STAGE: Strip time for Hitler

Pocket-size Producers unlikely to cause der furor in Vegas

Steve Bornfeld

First, The Price is Right came on down to Bally's. Now, Paris Las Vegas catches game-show fever, importing that grand old classic, Beat the Clock. They just added music, subtracted prizes and renamed it The Producers.

The result? ... Don't discount the joys of a free washer/dryer.

To this fan of all its incarnations stretching back to the 1968 film, The Producers, Vegas version, is a profound disappointment that, determined to contort itself into some perceived Cliffs Notes model for Strip success (one that Mamma Mia! triumphantly defied, by the way) has become a monument not to creative compromise, but creative capitulation. If it doesn't suffer death by a thousand cuts, about a dozen dooms it just as well. It's compounded by a cast that's surprisingly slack, given their pedigree from the Broadway and London productions. And David Hasselhoff plays gay with such an enormous wink to the audience that his performance is more attuned to Harvard's Hasty Pudding Club.

The plot probably needs no introduction, but just in case: Once a hit-maker, now hitless, producer Max Bialystock (Brad Oscar) is inadvertently inspired by his milquetoast accountant, Leo Bloom (Larry Raben), to stage a guaranteed disaster called Springtime for Hitler by nutty Nazi playwright Franz Liebkind (Fred Applegate) and flee to Rio with investment capital Max wheedles from schtupping horny old ladies—who squeal "Hold me, touch me! Lick me, bite me!" and play games like "the virgin milkmaid and the well-hung stable boy." Of course, Mel Brooks' vaudevillian insanity ensues. Charged with turning this Tony-lavished titan into a greyhound, Brooks and director/choreographer Susan Stroman sliced it from its two-hour-40-minute Broadway grandeur to a built-for-speed 90 minutes, bringing it in with efficient punctuality. (If that's the ultimate priority, remember that Mussolini supposedly kept the trains running on time, too.) Now it sprints so breathlessly you'll be more inclined to time it than enjoy it.

Dialogue and scene trims brusquely advance plot at the expense of character, and the musical cuts are curious. "The King of Broadway" that introduces Max in Act I—deleted without consequence from the 2005 movie by going directly to Max and Leo's loopy office meeting that nicely establishes both characters—is reinstated. But the adorable and affectionate "That Face," a flirty song-and-dance courtship between Leo and hot-blond secretary Ulla (Leigh Zimmerman), is axed, destroying the foundation for their sweet romance that now seems dropped in from another play. "In Old Bavaria," a disposable Franz number also struck from the movie, remains, while "Der Guten Tag Hop Clop"—a hilariously physical showcase of Franz's comic dementia, with Max and Leo singing and dancing along—disappears. And late-play showstopper "Betrayed," a tour de force in which imprisoned, embittered Max delivers a machine-gun recap of the plot, is sacrificed, perhaps because with all the cuts, not everything that happens in The Producers happens in this Producers. The remaining highlights—Leo's fantasy "I Wanna Be a Producer," the campy "Keep it Gay," poignant "'Til Him" and lavishly loony "Springtime for Hitler"—still have legs in an otherwise amputated score.

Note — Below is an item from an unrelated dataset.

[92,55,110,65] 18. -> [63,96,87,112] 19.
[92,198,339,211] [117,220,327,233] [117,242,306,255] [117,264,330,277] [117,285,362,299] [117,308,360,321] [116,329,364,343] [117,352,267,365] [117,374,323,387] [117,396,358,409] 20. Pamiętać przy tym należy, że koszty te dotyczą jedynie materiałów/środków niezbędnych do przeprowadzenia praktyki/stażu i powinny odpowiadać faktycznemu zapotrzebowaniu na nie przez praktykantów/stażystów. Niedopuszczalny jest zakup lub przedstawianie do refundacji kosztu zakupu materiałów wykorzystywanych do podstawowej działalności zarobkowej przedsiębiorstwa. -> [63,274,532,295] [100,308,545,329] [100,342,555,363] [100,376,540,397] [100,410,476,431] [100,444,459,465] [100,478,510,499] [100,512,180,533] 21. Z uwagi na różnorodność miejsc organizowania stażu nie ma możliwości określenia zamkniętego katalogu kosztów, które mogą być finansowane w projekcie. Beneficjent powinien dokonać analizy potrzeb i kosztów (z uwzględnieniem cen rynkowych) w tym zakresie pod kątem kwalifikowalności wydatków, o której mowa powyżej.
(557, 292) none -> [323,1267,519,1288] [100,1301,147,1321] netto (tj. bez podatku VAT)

Since Oscar's Max channels Nathan Lane (who channeled Zero Mostel), comparisons are fair, but not flattering. Oscar barks with requisite comic bluster, but it amounts to mad gesticulating, devoid of Lane's devilish glee and smart-bomb delivery. Raben's Leo is mostly a pre-programmed dullard, never quite believable as an uber-neurotic nebbish—his anxiety attacks have an on-cue, Pavlovian vibe—and even less so as a man with lifelong dreams to produce shows. As nutso Nazi Franz, Applegate is passive and cuddly, drained of the cuckoo comic menace that should keep Max and Leo as intimidated as they are incredulous. (Though the heil-Hitler-saluting puppet pigeons are a hoot.)

As for Mr. Baywatch Beefcake as gay director Roger DeBris—a secondary part twisted by a marketing campaign into the illusion of a lead role—he seems reluctant to leave his Hoffness at the stage door. Entering in a gown to the thunderous hoots and applause that seem to beg him to acknowledge the he-man-as-she-man gag, he does just that, winking at the character rather than committing to it. A jokey attitude toward a character who's already a joke robs the audience of the suspension of disbelief necessary for it to work comically. His forced, basso-voiced flamboyance goes beyond butch-gay posturing into a macho lampooning of gayness. (Relax, Hoff: We're not going to think you're really gay.) He's got some nice moments playing Roger-as-Der Fuehrer singing "Heil Myself," but they are fleeting. There's an art to playing over-the-top, and it's trusting the material to go over the top for you, rather than sailing over the cliff with it.

Sadly, anyone who only sees The Producers on the Strip cannot claim to have seen The Producers.

But by now, we know that predicting the fate of Broadway hits on the Great Neon Way is a fool's exercise. High camp? Vegas catnip. But Hairspray, though sheared of time and tunes, wilted in the desert. Meanwhile, Mamma Mia!, flaunting its full Broadway length and nearly unpardonable intermission, discos on. And Phantom, a different animal altogether, thrives on its own bizarre mystique.

Hasselhoff's ersatz drag act and marquee punch—a box-office jolt denied Avenue Q and Hairspray—may initially be enough to keep The Producers in production. He's signed for only three months, though that could be extended. This show is gambling on Vegas minus any creative aces. But as poker players know—and the Paris is probably praying—you don't need aces to draw a full house.